Our generative framework models trajectories as an Itô stochastic differential equation (SDE), simultaneously learning a transport flow and stochastic deviations to generate medically realistic progression.
1. MMOT as Spatial Diffeomorphic Registration
We uniquely formulate the Multi-Marginal optimal transport (MMOT) problem not as a naive pixel-matching task, but as a sequential spatial alignment and diffeomorphic registration problem. By finding smooth, invertible transformations that directly map one timepoint's image onto the next, we guarantee a topologically sound pathway prior for the continuous flow model right at the dataset foundation.
2. Piecewise-Quadratic Conditional Path
Unlike simple linear multi-marginal interpolation that creates discontinuous velocity fields, we construct a quadratic velocity formulation that smoothly blends velocities between consecutive trajectory segments. The mean path incorporates both current segment velocity and anticipated velocity from the next segment, with time-dependent blending that creates smooth transitions. This approach exhibits a beneficial low-pass filtering effect that ensures Lipschitz continuity required for stable flow matching training, effectively regularizing against ill-posed vector fields in sparse data regimes.
3. Learned Uncertainty as Trajectory Correction
Rather than predicting classical variances or calibration confidence intervals, IMMFM learns a high-dimensional directional corrective diffusion coefficient. This term operates in latent space and serves as part of the prediction mechanism rather than a separate uncertainty estimate. Jointly optimized with the drift via our theoretical equilibrium condition, it is explicitly regressed to the squared prediction error and dynamically guides the SDE trajectory toward better reconstruction.
Theoretical Guarantee: We prove that learning this uncertainty term does not bias the drift learning—the stationary points remain identical to the drift-only case. This allows stable joint optimization where the uncertainty adaptively corrects for local prediction errors while preserving the underlying trajectory dynamics.
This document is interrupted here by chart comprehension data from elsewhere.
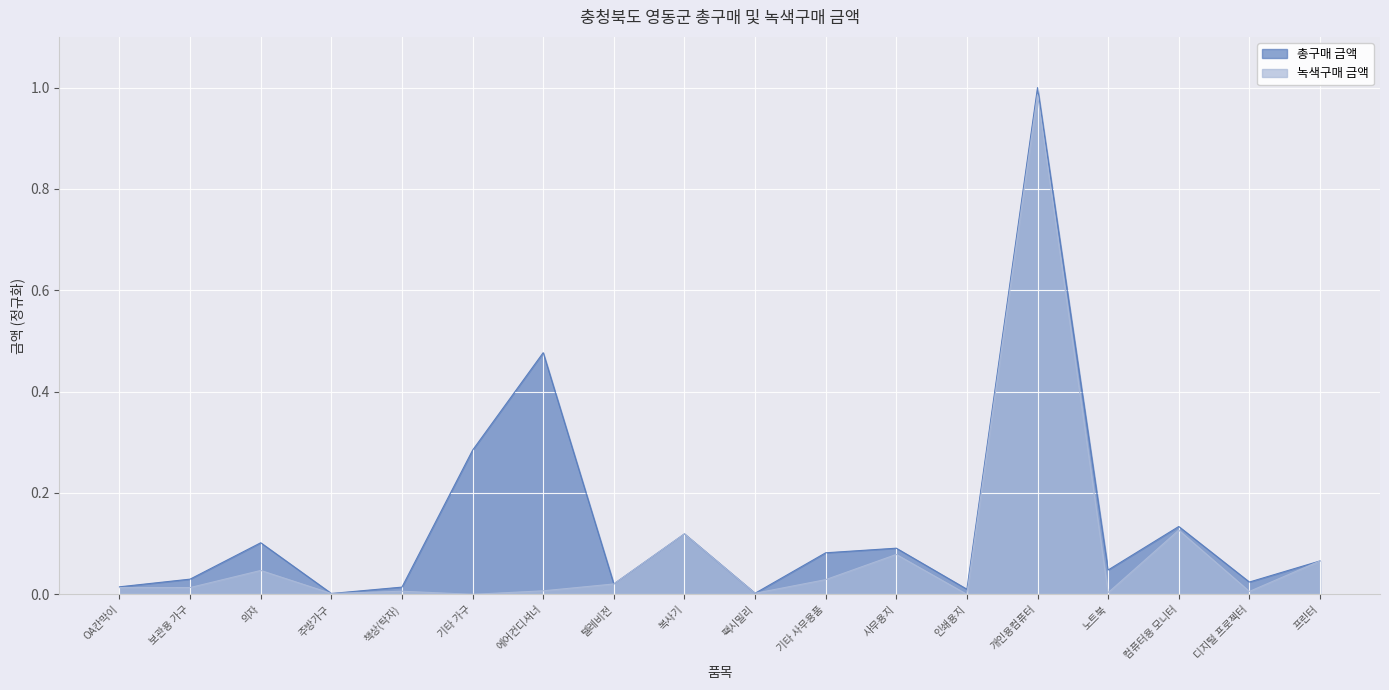

What is the maximum value shown in the chart?

1.0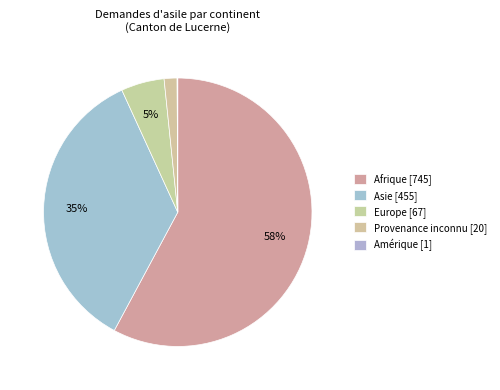

To the nearest percent, what is the average slice percentage?

20%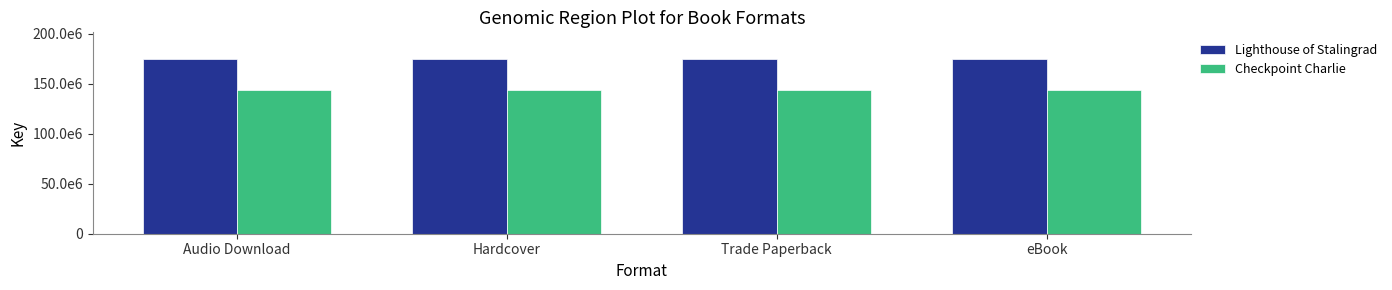

What are all the series names shown in the legend?

Lighthouse of Stalingrad, Checkpoint Charlie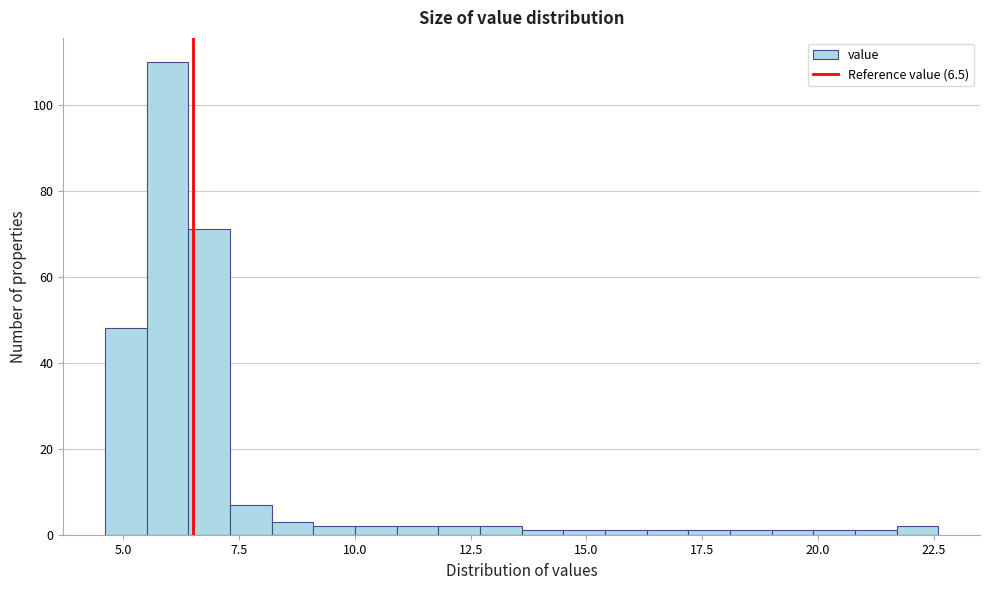

Read against the x-axis, roughly where is the centre of the tallest bar?

6.0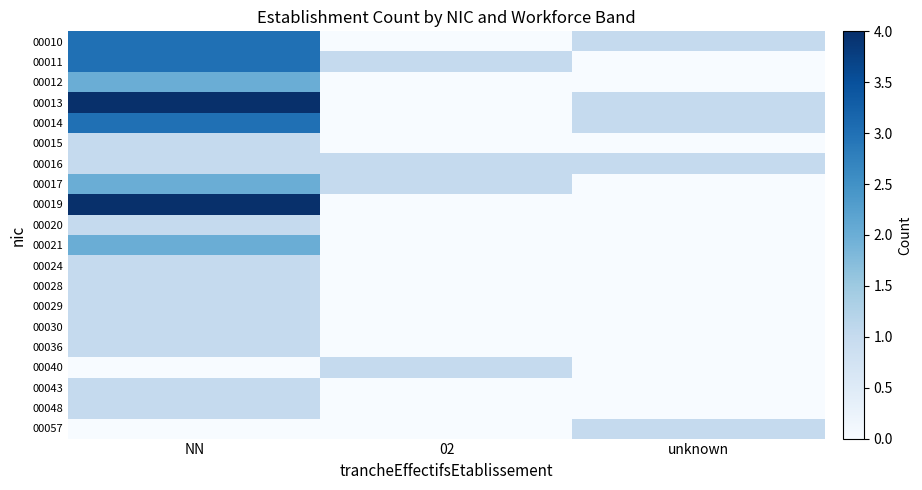

Which series has the largest range (max minus min)?

00013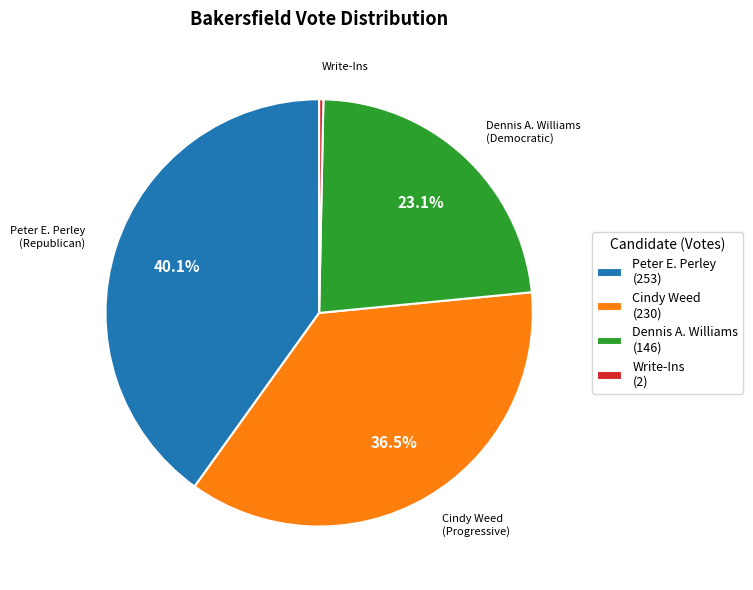

Approximately how many times larger is the value at Peter E. Perley (253) compared to Write-Ins (2)?

126.5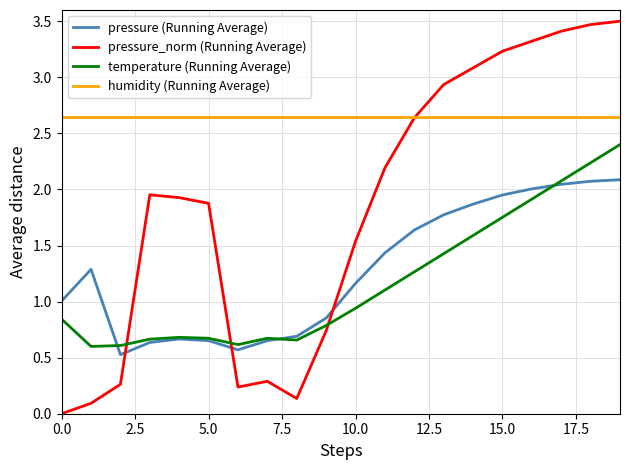

Which series has the largest range (max minus min)?

pressure_norm (Running Average)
Depending on the computational budget and physiological stochasticity, the framework acts as a versatile suite. For smoother, deterministic motions (like limb kinematics in the Starmen dataset), our ODE variant (O-IMMFM) naturally excels by focusing computational resources on drift learning. Conversely, for highly volatile progressions like tumor growth (GBM dataset), the full Stochastic SU-IMMFM formulation is deployed where the learned diffusion component effectively captures chaotic volatility that the smooth quadratic drift cannot model.